Oriana Fallaci no tuvo mucha relación con España, pese a que aquí contaba con una legión de seguidores. Con motivo de la boda de Juan Carlos y Sofía, entrevistó a los futuros reyes en Atenas y, siguiendo su tendencia a mantener la atención del lector, arrancó su texto con una alusión a la huelga de los mineros que estaba teniendo lugar en Asturias. Años más tarde, diría sobre la pareja real: “Conozco a esos dos idiotas, los entrevisté antes de su estúpida boda, y son de la misma pasta que Franco”. En cambio, de quien tenía muy buen concepto era de Santiago Carrillo. “Es un hombre extraordinario: porque es hereje, porque es inteligente y porque es muy bueno. Escuchándolo te preguntas si no será cierto que la inteligencia y la bondad no serán la misma cosa”.

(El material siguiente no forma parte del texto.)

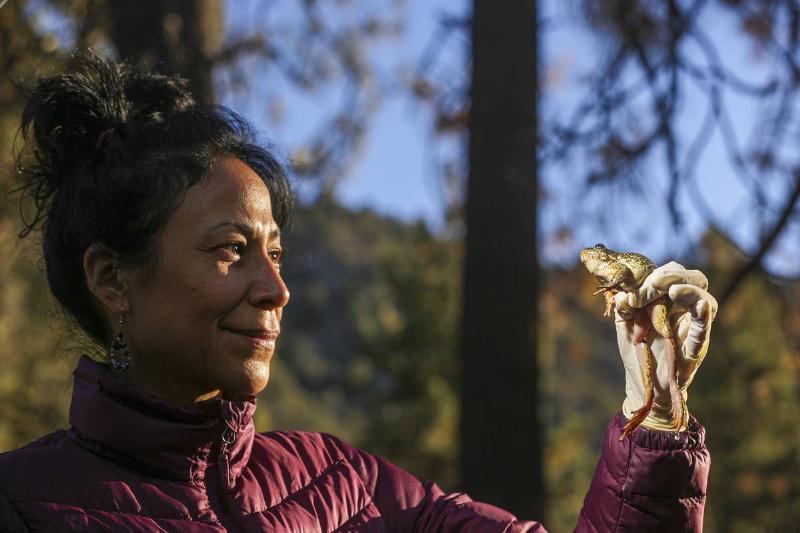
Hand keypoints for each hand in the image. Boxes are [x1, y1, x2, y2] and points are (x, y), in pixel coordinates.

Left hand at [613, 262, 717, 430]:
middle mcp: (684, 311)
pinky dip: (701, 311)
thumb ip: (624, 305)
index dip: (658, 273)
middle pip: (694, 280)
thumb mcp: (624, 324)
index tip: (637, 283)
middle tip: (653, 283)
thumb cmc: (637, 352)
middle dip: (673, 276)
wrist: (643, 386)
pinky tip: (691, 301)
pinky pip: (704, 325)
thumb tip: (624, 293)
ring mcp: (692, 328)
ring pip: (704, 298)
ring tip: (670, 290)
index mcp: (668, 301)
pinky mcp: (695, 346)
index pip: (674, 274)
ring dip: (688, 288)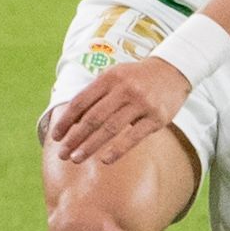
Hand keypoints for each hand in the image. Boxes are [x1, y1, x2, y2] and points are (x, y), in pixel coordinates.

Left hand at [48, 59, 191, 166]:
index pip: (81, 102)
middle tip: (62, 154)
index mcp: (109, 77)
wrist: (173, 70)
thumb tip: (71, 121)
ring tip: (76, 159)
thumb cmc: (136, 78)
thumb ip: (94, 95)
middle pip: (93, 118)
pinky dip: (117, 150)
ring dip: (90, 146)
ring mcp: (142, 103)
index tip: (55, 136)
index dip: (66, 121)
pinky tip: (104, 160)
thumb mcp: (114, 77)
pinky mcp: (157, 117)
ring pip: (110, 129)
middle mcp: (124, 89)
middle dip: (74, 138)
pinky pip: (134, 137)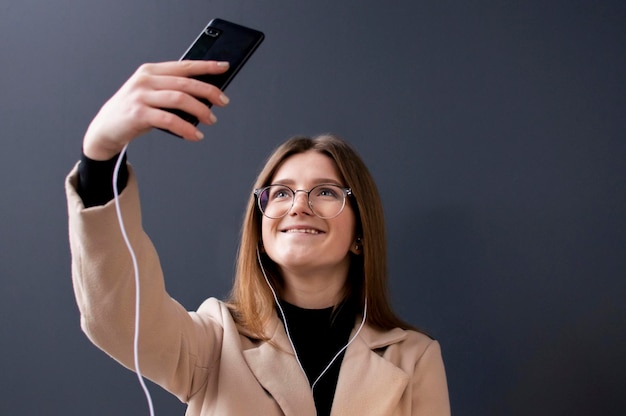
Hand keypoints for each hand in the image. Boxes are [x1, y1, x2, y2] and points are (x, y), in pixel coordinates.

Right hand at [82, 60, 229, 159]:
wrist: (105, 129)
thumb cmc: (133, 111)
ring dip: (200, 110)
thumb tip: (205, 98)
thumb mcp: (151, 95)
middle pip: (185, 83)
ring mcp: (141, 96)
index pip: (184, 66)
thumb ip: (172, 91)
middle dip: (209, 91)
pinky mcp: (138, 114)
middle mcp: (145, 80)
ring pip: (179, 99)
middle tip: (223, 101)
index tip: (223, 67)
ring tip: (211, 119)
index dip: (206, 66)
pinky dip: (186, 128)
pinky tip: (195, 134)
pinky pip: (169, 120)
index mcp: (151, 71)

Más que periodista quería que la consideraran escritora. De hecho, una cosa y otra aparecen fundidas en su obra. En sus novelas no hay ficción, todo lo que cuenta es cierto. Forma parte de su propia experiencia. “Lo que sé es que veo literatura por todas partes —afirmó—. Cuándo y cómo realizo una entrevista. Es una especie de panteísmo”. Su estilo era extremadamente diáfano, pensado para que lo entendiera todo el mundo, especialmente su madre, a la que siempre tenía en la cabeza cuando escribía. “Detesto las palabras difíciles, los discursos complicados y confusos”.
Sus textos están siempre plagados de detalles, de datos, de descripciones minuciosas. “Soy una perfeccionista, una maniaca de la precisión. Y siempre temo equivocarme. Nunca estoy contenta con lo que escribo”. Protestaba cuando la calificaban de entrevistadora. Ella se consideraba autora de narraciones, con personajes, efectos escénicos, enfrentamientos y mucho suspense. “Son los textos de un escritor, concebidos con la imaginación de un escritor, desarrolladas con la sensibilidad de un escritor”.
Varias veces, mirando hacia atrás, estuvo tentada de dejar el periodismo. “¿Qué hago? ¿Me sigo dedicando en cuerpo y alma a un oficio que he aprendido a amar, pero que he aceptado por necesidad y compromisos?”. Pero volvía una y otra vez hasta que la enfermedad que la llevaría a la muerte se lo impidió. “Se lo debo todo al periodismo. Era una niña pobre. Al periodismo le debo no ser una mujer pobre. Era una mujer sumamente curiosa, deseosa de ver el mundo y lo hice gracias al periodismo (…). Al periodismo le debo la posibilidad de haber vivido como un hombre”.